At a closed-door meeting on Monday with senior mobile
industry executives, commissioner Andrus Ansip said he supported
compromise on an issue the industry considers critical,
longer-term licences for airwave spectrums, according to a
senior source present at the meeting.
The meeting participant quoted Ansip as saying he was open
to extending the length of airwave spectrum licences in Europe
to 25 years from the current 10-15 years. "It could be 25 years
- that's what (Ansip) said."
The source added: "When we had our roundtable, he was saying
the right things about light-touch regulation, about having the
same rules for equivalent services and on one of the biggest
pain points: the duration of spectrum."
Under a patchwork of national rules, European governments
typically rent radio spectrum for limited periods of up to 10-15
years to network operators to build new wireless services. By
contrast, U.S. rules let operators buy spectrum indefinitely.

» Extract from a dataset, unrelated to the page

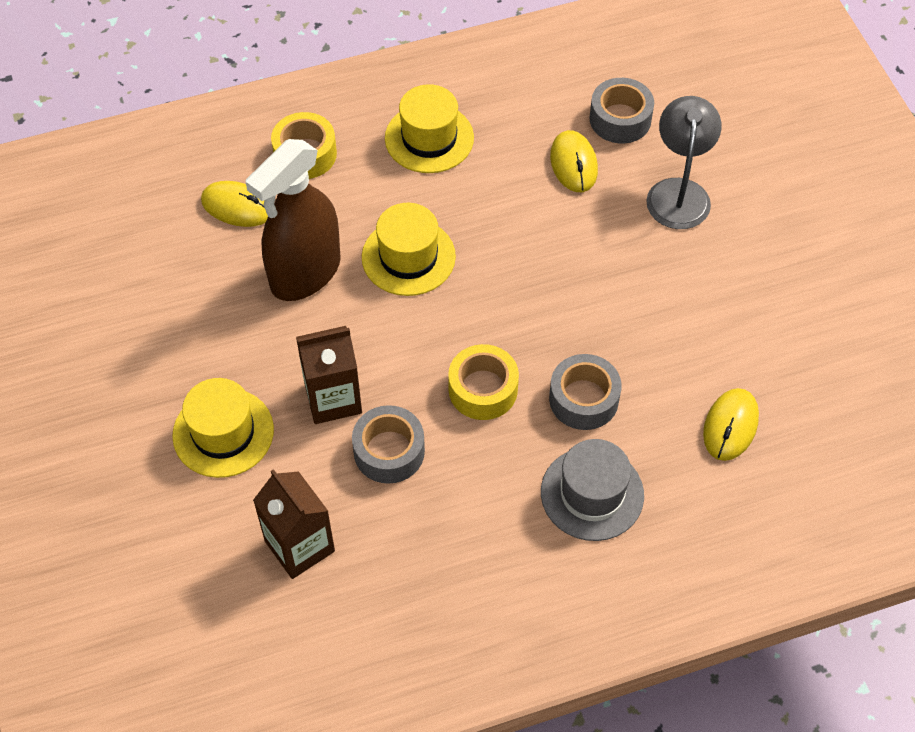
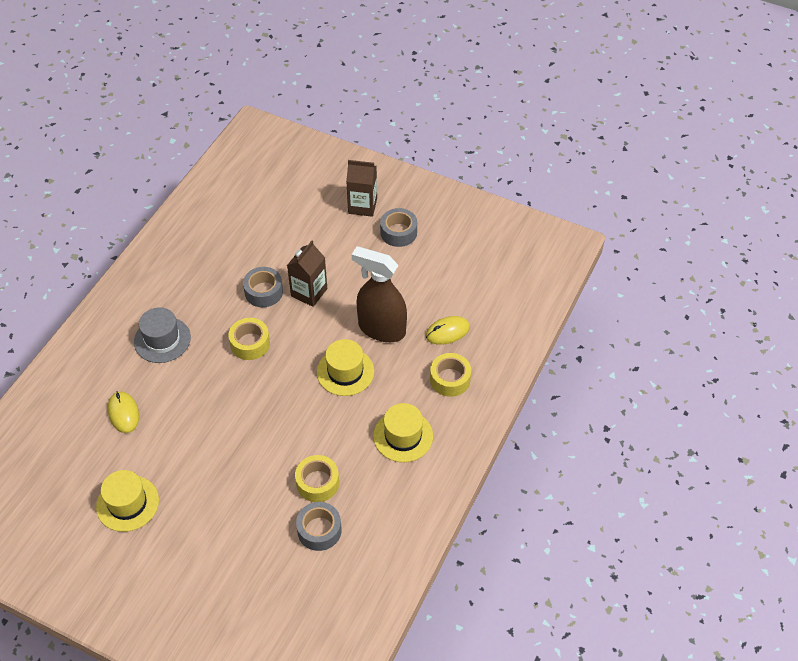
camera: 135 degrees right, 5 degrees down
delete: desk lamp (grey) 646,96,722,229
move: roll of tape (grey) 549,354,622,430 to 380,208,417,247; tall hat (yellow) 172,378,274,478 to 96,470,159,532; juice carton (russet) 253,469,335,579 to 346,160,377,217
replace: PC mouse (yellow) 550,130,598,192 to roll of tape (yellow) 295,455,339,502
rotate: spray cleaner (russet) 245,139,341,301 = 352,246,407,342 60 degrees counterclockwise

European operators must thus invest in networks to tap
licensed frequencies with no certainty as to how long they will
have access to these airwaves.
Executives in the meeting called for a policy of 35-year or
indefinite licence duration, as in the United States, the
industry source said.
"But that's a good step forward," the source said, referring
to the 25-year licensing proposal.
DRAWING THE LINE
European regulators are still underestimating how much the
present framework hinders the capacity of telecoms operators to
sustain investment, unlike the regulatory landscape enjoyed by
their U.S. peers, the region's industry leaders argue.
"Obviously, it is easier for a company to get some return
out of huge investments that we have to make in the networks
when we have credible size. It's so obvious," Orange CEO
Stephane Richard said during a panel session with regulators at
the Mobile World Congress trade fair in Barcelona.

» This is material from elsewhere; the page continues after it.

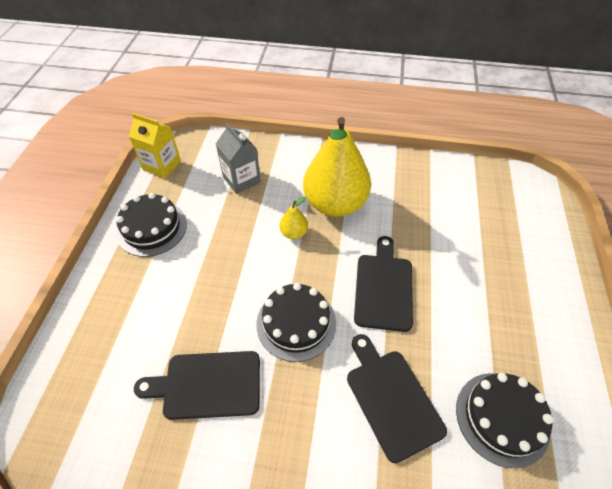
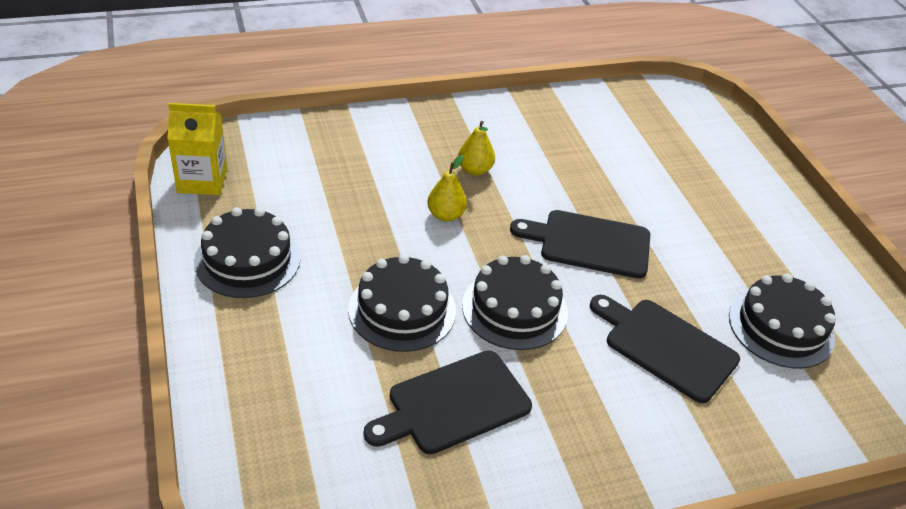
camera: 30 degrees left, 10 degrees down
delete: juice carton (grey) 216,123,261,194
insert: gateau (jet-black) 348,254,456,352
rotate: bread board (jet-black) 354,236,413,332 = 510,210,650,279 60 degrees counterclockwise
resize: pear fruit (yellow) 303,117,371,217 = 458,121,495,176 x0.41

The competition regulator rejects the industry's arguments
that mergers are necessary to enable big new investments in
mobile broadband networks, saying that effective competition is
the main driver for investment.
The European Commission last year blocked Hutchison's
10 billion pound ($12 billion) bid to buy O2 UK from
Telefonica, saying it would have led to higher U.K.
prices by leaving only two other network operators.
That followed TeliaSonera and Telenor's scrapping
of a planned merger in Denmark after EU Competition Commissioner
Margrethe Vestager said the national market needed at least four
mobile network operators.
"There continues to be a missing element in the debate: the
awareness of how much investment is needed and how low the
returns are," Vodafone CEO Colao told reporters in Barcelona.
Executives pointed to the looming loss of revenue from a
deal clinched by European lawmakers this month to pave the way
for the abolition of roaming fees consumers pay when using
mobile phones in other countries.
"We are celebrating the death of roaming but nobody has
figured out how to replace revenues for telcos," Colao said.
Colao compared the position of operators in Europe to the
United States, where the new chairman of the Federal
Communications Commission, Ajit Pai, said this week that he sees
no reason to review AT&T's planned $85 billion acquisition
of Time Warner.
In a keynote speech in Barcelona, Pai said: "Our approach
will not be zero regulation but light-touch regulation ...
acting with humility as we seek to regulate the most dynamic
marketplace that history has ever known."
"Big deals are getting done in the U.S. while in Europe
small deals are being blocked," Colao said, adding that he was
frustrated that the sale of Vodafone's operations in New Zealand
to Sky Network Television was blocked.
Colao said that he had had a good meeting with Ansip, who
said he was open to cross-border mergers but consolidation
within national markets was more tricky.
"It depends on the concrete situation and Commissioner
Vestager will deal with those very specific situations. But
cross-border consolidation is more than welcome," Ansip said
while speaking on the panel with U.S. FCC Commissioner Pai.